🤖 AI Summary
This work addresses the challenge that static time-slot configurations in industrial 5G TDD networks struggle to accommodate dynamic asymmetric traffic and diverse QoS requirements. To overcome this limitation, the authors propose FLEX, a scheduler that dynamically adjusts the uplink-downlink ratio of flexible TDD slots to align with industrial traffic characteristics while preserving bidirectional QoS priorities. FLEX incorporates a downlink buffer-state-aware scheduling mechanism that leverages the deterministic nature of industrial traffic to prevent starvation of high-priority downlink flows and achieve low-latency transmission. Simulations based on 5G LENA and ns-3 demonstrate that FLEX meets stringent bidirectional QoS constraints with high fidelity, introduces less than one slot of additional latency for deterministic traffic, and maintains throughput comparable to existing schedulers.
📝 Abstract
Industrial 5G deployments using Time Division Duplex (TDD) networks face a critical challenge: existing schedulers rely on static configuration of Uplink (UL) to Downlink (DL) resource ratios, failing to adapt to dynamic asymmetric traffic demands. This limitation is particularly problematic in Industry 4.0 scenarios where traffic patterns exhibit significant asymmetry between directions and heterogeneous Quality of Service (QoS) requirements.

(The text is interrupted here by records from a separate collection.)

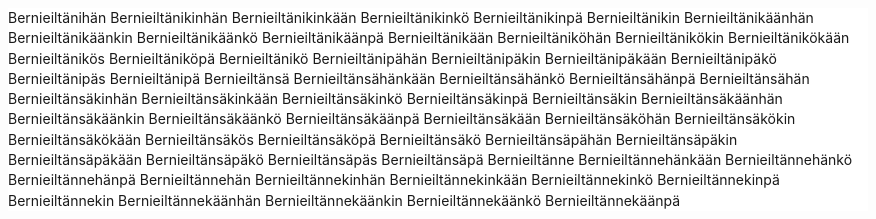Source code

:Bernieiltänihän
Bernieiltänikinhän
Bernieiltänikinkään
Bernieiltänikinkö
Bernieiltänikinpä
Bernieiltänikin
Bernieiltänikäänhän
Bernieiltänikäänkin
Bernieiltänikäänkö
Bernieiltänikäänpä
Bernieiltänikään
Bernieiltäniköhän
Bernieiltänikökin
Bernieiltänikökään
Bernieiltänikös
Bernieiltäniköpä
Bernieiltänikö
Bernieiltänipähän
Bernieiltänipäkin
Bernieiltänipäkään
Bernieiltänipäkö
Bernieiltänipäs
Bernieiltänipä
Bernieiltänsä
Bernieiltänsähänkään
Bernieiltänsähänkö
Bernieiltänsähänpä
Bernieiltänsähän
Bernieiltänsäkinhän
Bernieiltänsäkinkään
Bernieiltänsäkinkö
Bernieiltänsäkinpä
Bernieiltänsäkin
Bernieiltänsäkäänhän
Bernieiltänsäkäänkin
Bernieiltänsäkäänkö
Bernieiltänsäkäänpä
Bernieiltänsäkään
Bernieiltänsäköhän
Bernieiltänsäkökin
Bernieiltänsäkökään
Bernieiltänsäkös
Bernieiltänsäköpä
Bernieiltänsäkö
Bernieiltänsäpähän
Bernieiltänsäpäkin
Bernieiltänsäpäkään
Bernieiltänsäpäkö
Bernieiltänsäpäs
Bernieiltänsäpä
Bernieiltänne
Bernieiltännehänkään
Bernieiltännehänkö
Bernieiltännehänpä
Bernieiltännehän
Bernieiltännekinhän
Bernieiltännekinkään
Bernieiltännekinkö
Bernieiltännekinpä
Bernieiltännekin
Bernieiltännekäänhän
Bernieiltännekäänkin
Bernieiltännekäänkö
Bernieiltännekäänpä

We present FLEX, a novel QoS-aware scheduler that dynamically adjusts the UL/DL ratio in flexible TDD slots while respecting diverse QoS requirements. FLEX introduces DL buffer state estimation to prevent starvation of high-priority DL traffic, exploiting the deterministic nature of industrial traffic patterns for accurate predictions. Through extensive simulations of industrial scenarios using 5G LENA and ns-3, we demonstrate that FLEX achieves similar throughput compared to established scheduling while correctly enforcing QoS priorities in both traffic directions. For deterministic traffic patterns, FLEX maintains minimal latency overhead (less than 1 slot duration), making it particularly suitable for industrial automation applications.